The furniture wasn’t anything exceptional and the lounge chairs in the dining room were showing gaping tears. Wally threw them out and suggested to Bella that she shop for something that appealed to her, as he knew she’d been looking forward to making a home she could call her own. There wasn’t a big selection, but Bella opted for a burgundy lounge suite and replaced the old rugs with wall to wall carpet. Wally said he’d like a glass cabinet for his better wool trophies, and with a new and smarter table and set of chairs, the lounge room underwent a complete transformation.
There were four bedrooms, one of which Bella had claimed for her sewing room. With her two sewing machines sitting on the old lounge room table she felt quite at home. She was especially delighted with the new Singer that her parents had given her as a wedding present and which she’d hardly had a chance to use yet.
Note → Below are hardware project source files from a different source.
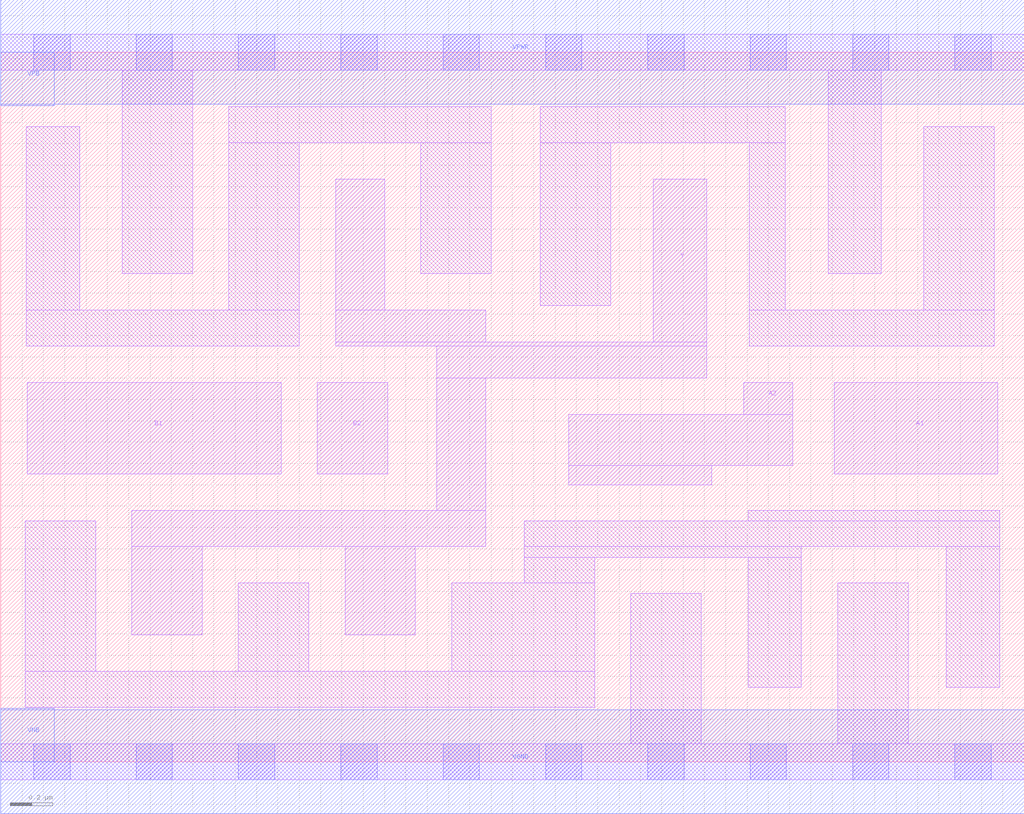
<source format=lef>
# Copyright 2020 The SkyWater PDK Authors
#
# Licensed under the Apache License, Version 2.0 (the "License");
# you may not use this file except in compliance with the License.
# You may obtain a copy of the License at
#
#     https://www.apache.org/licenses/LICENSE-2.0
#
# Unless required by applicable law or agreed to in writing, software
# distributed under the License is distributed on an "AS IS" BASIS,
# WITHOUT WARRANTIES OR CONDITIONS OF ANY KIND, either express or implied.
# See the License for the specific language governing permissions and
# limitations under the License.
#
# SPDX-License-Identifier: Apache-2.0

VERSION 5.5 ;
NAMESCASESENSITIVE ON ;
BUSBITCHARS "[]" ;
DIVIDERCHAR "/" ;
MACRO sky130_fd_sc_hs__o22ai_2
  CLASS CORE ;
  SOURCE USER ;
  ORIGIN  0.000000  0.000000 ;
  SIZE  4.800000 BY  3.330000 ;
  SYMMETRY X Y ;
  SITE unit ;
  PIN A1
    ANTENNAGATEAREA  0.558000 ;
    DIRECTION INPUT ;
    USE SIGNAL ;
    PORT
      LAYER li1 ;
        RECT 3.910000 1.350000 4.675000 1.780000 ;
    END
  END A1
  PIN A2
    ANTENNAGATEAREA  0.558000 ;
    DIRECTION INPUT ;
    USE SIGNAL ;
    PORT
      LAYER li1 ;
        RECT 2.665000 1.300000 3.335000 1.390000 ;
        RECT 2.665000 1.390000 3.715000 1.630000 ;
        RECT 3.485000 1.630000 3.715000 1.780000 ;
    END
  END A2
  PIN B1
    ANTENNAGATEAREA  0.558000 ;
    DIRECTION INPUT ;
    USE SIGNAL ;
    PORT
      LAYER li1 ;
        RECT 0.125000 1.350000 1.315000 1.780000 ;
    END
  END B1
  PIN B2
    ANTENNAGATEAREA  0.558000 ;
    DIRECTION INPUT ;
    USE SIGNAL ;
    PORT
      LAYER li1 ;
        RECT 1.485000 1.350000 1.815000 1.780000 ;
    END
  END B2
  PIN Y
    ANTENNADIFFAREA  1.212200 ;
    DIRECTION OUTPUT ;
    USE SIGNAL ;
    PORT
      LAYER li1 ;
        RECT 0.615000 0.595000 0.945000 1.010000 ;
        RECT 0.615000 1.010000 2.275000 1.180000 ;
        RECT 1.570000 1.950000 3.310000 1.970000 ;
        RECT 1.570000 1.970000 2.275000 2.120000 ;
        RECT 1.570000 2.120000 1.800000 2.735000 ;
        RECT 1.615000 0.595000 1.945000 1.010000 ;
        RECT 2.045000 1.180000 2.275000 1.800000 ;
        RECT 2.045000 1.800000 3.310000 1.950000 ;
        RECT 3.060000 1.970000 3.310000 2.735000 ;
    END
  END Y
  PIN VGND
    DIRECTION INOUT ;
    USE GROUND ;
    PORT
      LAYER met1 ;
        RECT 0.000000 -0.245000 4.800000 0.245000 ;
    END
  END VGND
  PIN VNB
    DIRECTION INOUT ;
    USE GROUND ;
    PORT
    END
  END VNB
  PIN VPB
    DIRECTION INOUT ;
    USE POWER ;
    PORT
    END
  END VPB
  PIN VNB
    DIRECTION INOUT ;
    USE GROUND ;
    PORT
      LAYER met1 ;
        RECT 0.000000 0.000000 0.250000 0.250000 ;
    END
  END VNB
  PIN VPB
    DIRECTION INOUT ;
    USE POWER ;
    PORT
      LAYER met1 ;
        RECT 0.000000 3.080000 0.250000 3.330000 ;
    END
  END VPB
  PIN VPWR
    DIRECTION INOUT ;
    USE POWER ;
    PORT
      LAYER met1 ;
        RECT 0.000000 3.085000 4.800000 3.575000 ;
    END
  END VPWR
  OBS
    LAYER li1 ;
      RECT 0.000000 -0.085000 4.800000 0.085000 ;
      RECT 0.000000  3.245000 4.800000 3.415000 ;
      RECT 0.115000  0.255000 2.785000 0.425000 ;
      RECT 0.115000  0.425000 0.445000 1.130000 ;
      RECT 0.120000  1.950000 1.400000 2.120000 ;
      RECT 0.120000  2.120000 0.370000 2.980000 ;
      RECT 0.570000  2.290000 0.900000 3.245000 ;
      RECT 1.070000  2.120000 1.400000 2.905000 ;
      RECT 1.070000  2.905000 2.300000 3.075000 ;
      RECT 1.115000  0.425000 1.445000 0.840000 ;
      RECT 1.970000  2.290000 2.300000 2.905000 ;
      RECT 2.115000  0.425000 2.785000 0.840000 ;
      RECT 2.455000  0.840000 2.785000 0.960000 ;
      RECT 2.455000  0.960000 3.755000 1.010000 ;
      RECT 2.455000  1.010000 4.685000 1.130000 ;
      RECT 2.530000  2.140000 2.860000 2.905000 ;
      RECT 2.530000  2.905000 3.680000 3.075000 ;
      RECT 2.955000  0.085000 3.285000 0.790000 ;
      RECT 3.505000  0.350000 3.755000 0.960000 ;
      RECT 3.505000  1.130000 4.685000 1.180000 ;
      RECT 3.510000  1.950000 4.660000 2.120000 ;
      RECT 3.510000  2.120000 3.680000 2.905000 ;
      RECT 3.880000  2.290000 4.130000 3.245000 ;
      RECT 3.925000  0.085000 4.255000 0.840000 ;
      RECT 4.330000  2.120000 4.660000 2.980000 ;
      RECT 4.435000  0.350000 4.685000 1.010000 ;
    LAYER mcon ;
      RECT 0.155000 -0.085000 0.325000 0.085000 ;
      RECT 0.155000  3.245000 0.325000 3.415000 ;
      RECT 0.635000 -0.085000 0.805000 0.085000 ;
      RECT 0.635000  3.245000 0.805000 3.415000 ;
      RECT 1.115000 -0.085000 1.285000 0.085000 ;
      RECT 1.115000  3.245000 1.285000 3.415000 ;
      RECT 1.595000 -0.085000 1.765000 0.085000 ;
      RECT 1.595000  3.245000 1.765000 3.415000 ;
      RECT 2.075000 -0.085000 2.245000 0.085000 ;
      RECT 2.075000  3.245000 2.245000 3.415000 ;
      RECT 2.555000 -0.085000 2.725000 0.085000 ;
      RECT 2.555000  3.245000 2.725000 3.415000 ;
      RECT 3.035000 -0.085000 3.205000 0.085000 ;
      RECT 3.035000  3.245000 3.205000 3.415000 ;
      RECT 3.515000 -0.085000 3.685000 0.085000 ;
      RECT 3.515000  3.245000 3.685000 3.415000 ;
      RECT 3.995000 -0.085000 4.165000 0.085000 ;
      RECT 3.995000  3.245000 4.165000 3.415000 ;
      RECT 4.475000 -0.085000 4.645000 0.085000 ;
      RECT 4.475000  3.245000 4.645000 3.415000 ;
  END
END sky130_fd_sc_hs__o22ai_2
END LIBRARY

</source>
For Wally, marrying Bella was the prelude to the most satisfying period of his life. His wife was a stunning woman who, initially, was anxious to please him. And he took full advantage of this. Bella did make it clear that she didn’t like being taken for granted and didn’t appreciate Wally’s roughness in bed. By way of compensation, Wally would buy her expensive gifts like gold bracelets and necklaces. He was forever offering to buy her new outfits and fancy footwear because he liked to see her well dressed, especially when they went anywhere in public. After a while, she began to feel like a mannequin, an object. She would protest that he had no need to buy her clothes because she liked to make her own but Wally would insist on it. He had an obsession with expensive lingerie and wanted her to wear the very best that money could buy.